All three implementations of algorithm 2 will work fine(from programatical point of view also). One optimization is, similar to

1+2+....+N = (N(N+1))/2

We have,

1 XOR 2 XOR .... XOR N = {N if REMAINDER(N/4)=0, 1 if REMAINDER(N/4)=1, N+1 if REMAINDER(N/4)=2, 0 if REMAINDER(N/4)=3}

We can prove this by mathematical induction. So, instead of calculating the value of XOR(1...N) by XOR all the numbers from 1 to N, we can use this formula to reduce the number of XOR operations.

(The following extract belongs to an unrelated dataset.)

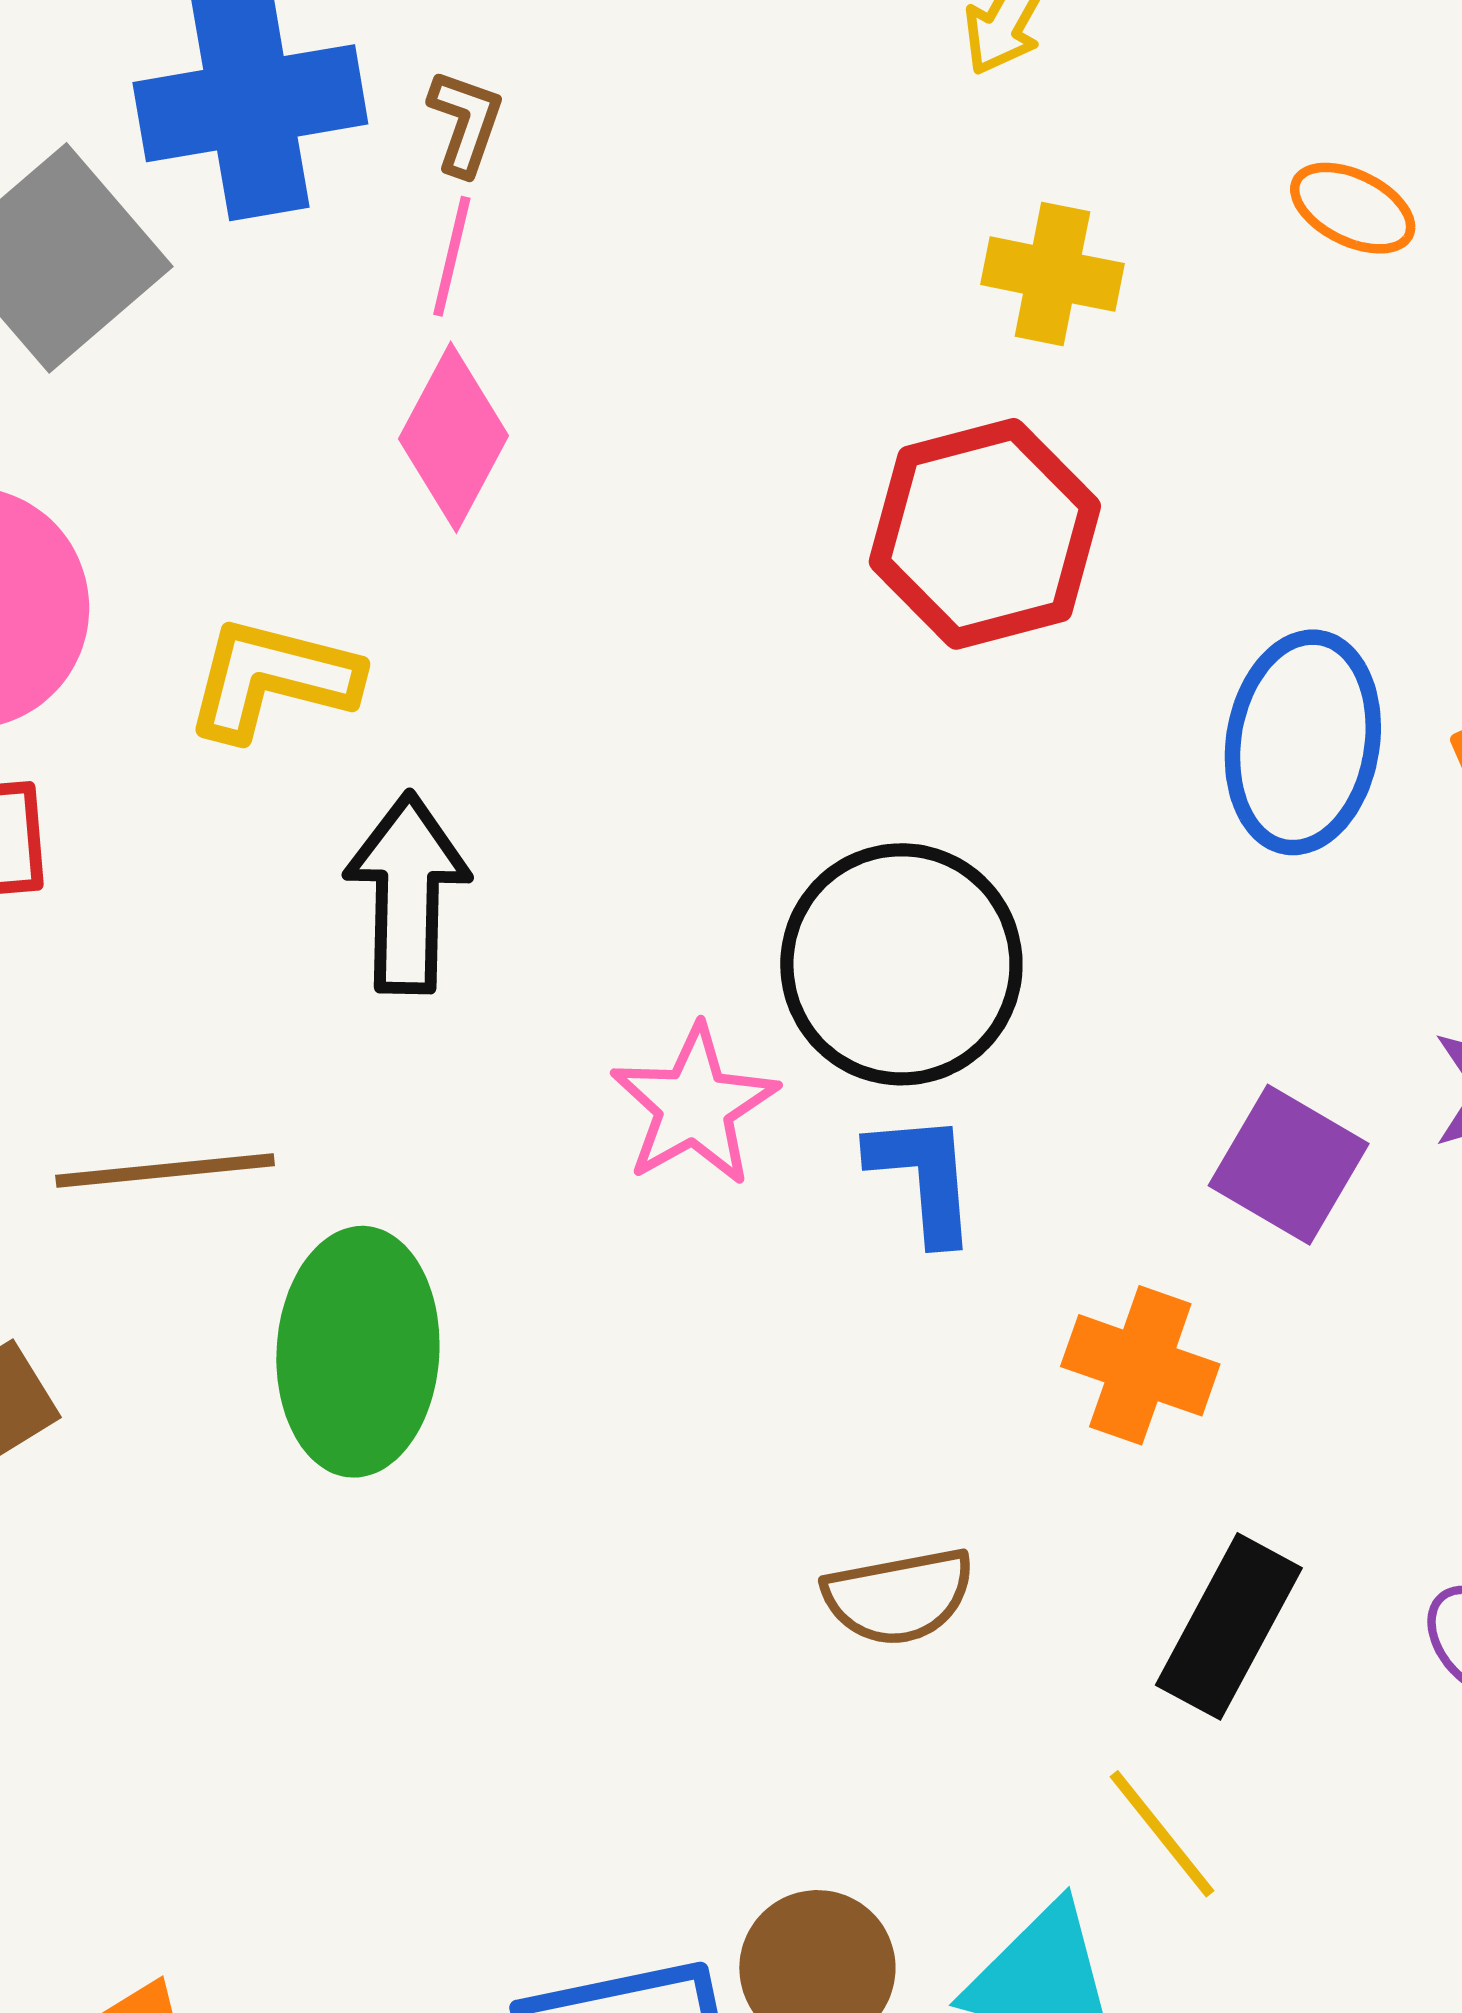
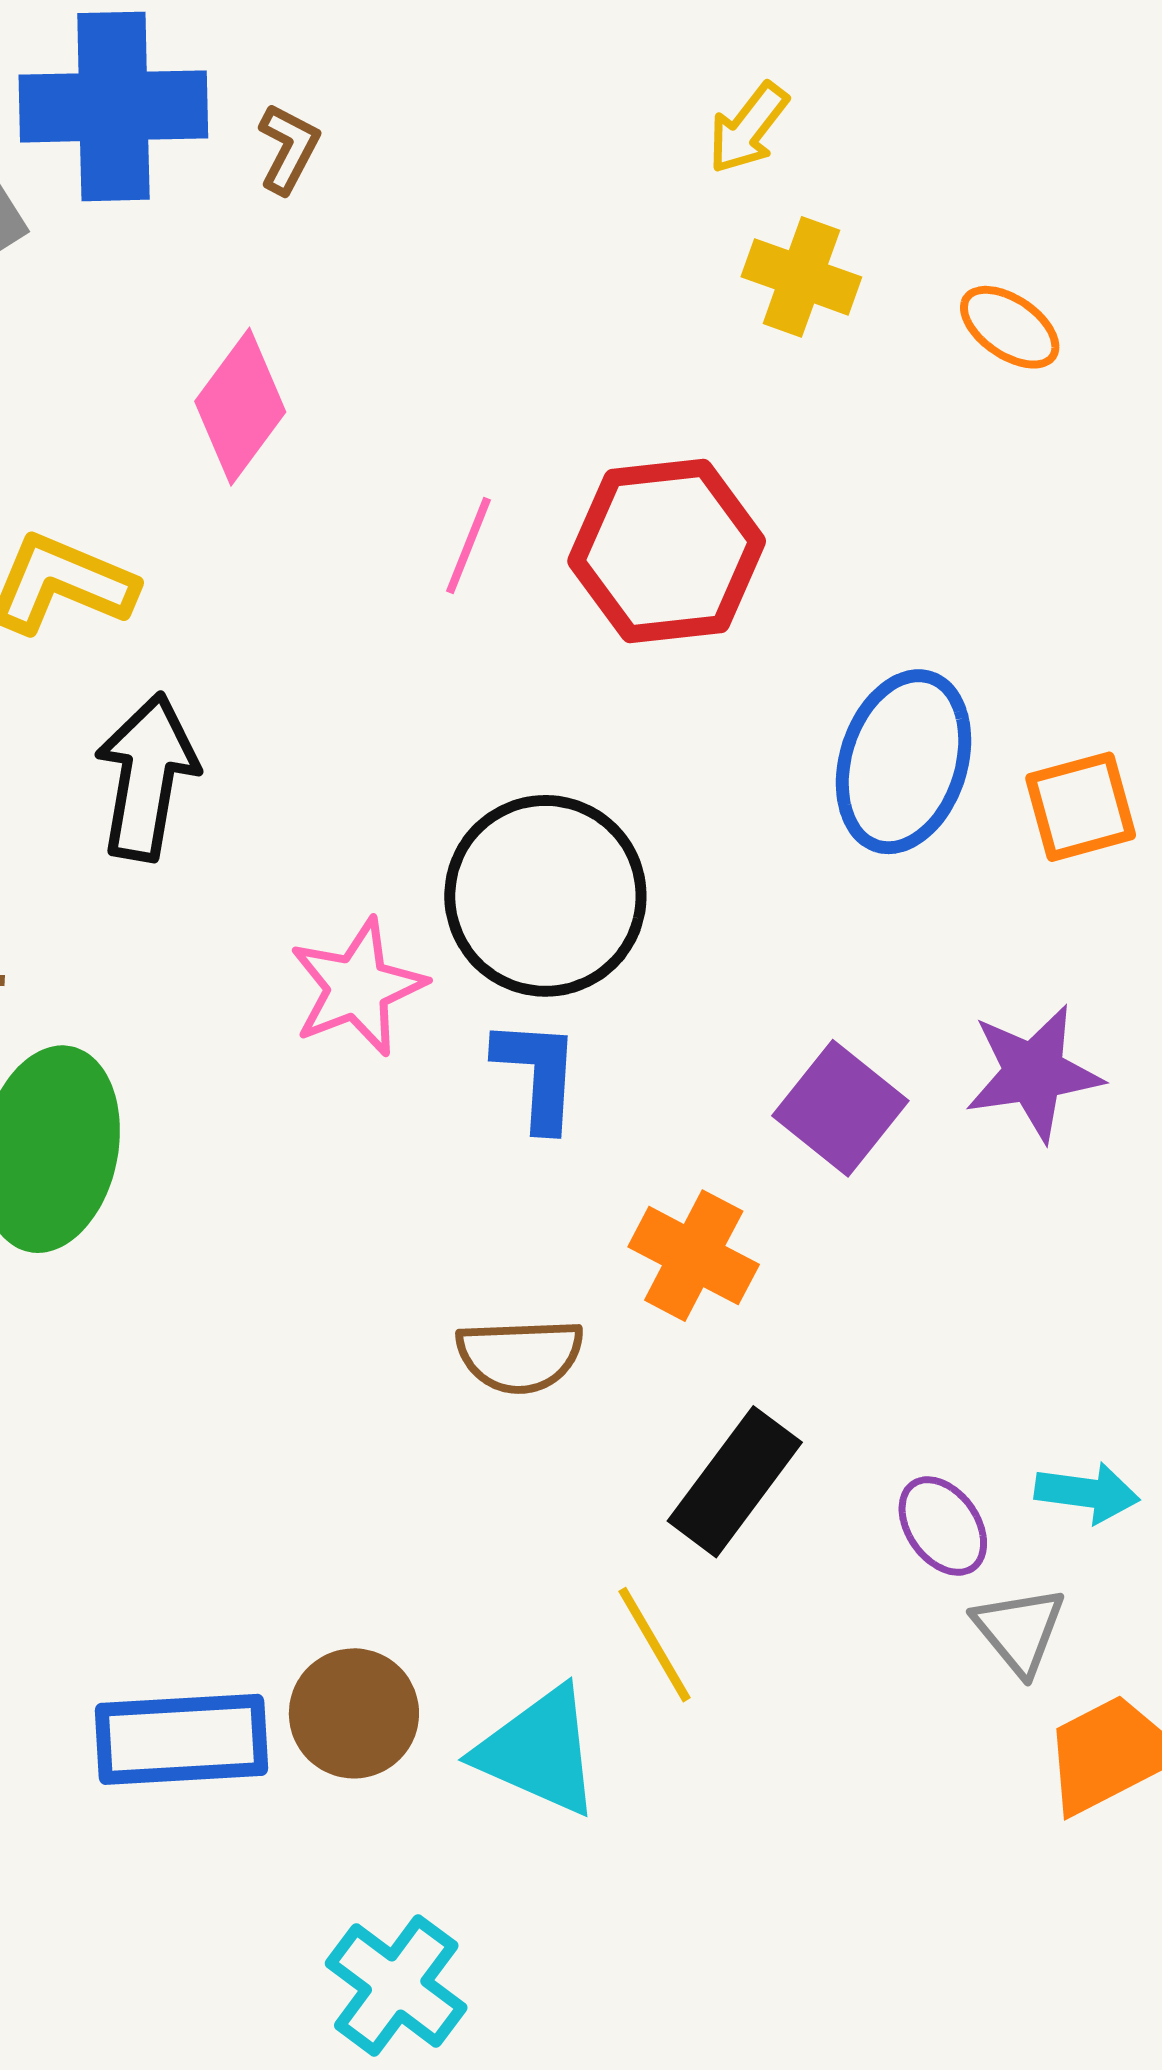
pink line: (452, 256) -> (468, 546), moved
yellow cross: (1052, 274) -> (801, 277), moved
brown semicircle: (899, 1596) -> (520, 1356), moved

Also, calculating XOR(1...N) using above formula has two implementations. Implementation wise, calculating

// Thanks to https://a3nm.net/blog/xor.html for this implementation
xor = (n>>1)&1 ^ (((n&1)>0)?1:n)

is faster than calculating

xor = (n % 4 == 0) ? n : (n % 4 == 1) ? 1 : (n % 4 == 2) ? n + 1 : 0;

So, the optimized Java code is,

long n = 100;
long a[] = new long[n];

//XOR of all numbers from 1 to n
// n%4 == 0 ---> n
// n%4 == 1 ---> 1
// n%4 == 2 ---> n + 1
// n%4 == 3 ---> 0

//Slower way of implementing the formula
// long xor = (n % 4 == 0) ? n : (n % 4 == 1) ? 1 : (n % 4 == 2) ? n + 1 : 0;
//Faster way of implementing the formula
// long xor = (n>>1)&1 ^ (((n&1)>0)?1:n);
long xor = (n>>1)&1 ^ (((n&1)>0)?1:n);

for (long i = 0; i < n; i++)
{
    xor = xor ^ a[i];
}
//Missing number
System.out.println(xor);

This was an Amazon interview question and was originally answered here: We have numbers from 1 to 52 that are put into a 51 number array, what's the best way to find out which number is missing?

It was answered, as below:

1) Calculate the sum of all numbers stored in the array of size 51. 
2) Subtract the sum from (52 * 53)/2 ---- Formula : n * (n + 1) / 2.

It was also blogged here: Software Job - Interview Question


We can use XOR operation which is safer than summation because in programming languages if the given input is large it may overflow and may give wrong answer.

Before going to the solution, know that A xor A = 0. So if we XOR two identical numbers the value is 0.

Now, XORing [1..n] with the elements present in the array cancels the identical numbers. So at the end we will get the missing number.

// Assuming that the array contains 99 distinct integers between 1..99
// and empty slot value is zero
int XOR = 0;
for(int i=0; i<100; i++) {
    if (ARRAY[i] != 0) // remove this condition keeping the body if no zero slot
        XOR ^= ARRAY[i];
    XOR ^= (i + 1);
}
return XOR;
//return XOR ^ ARRAY.length + 1; if your array doesn't have empty zero slot.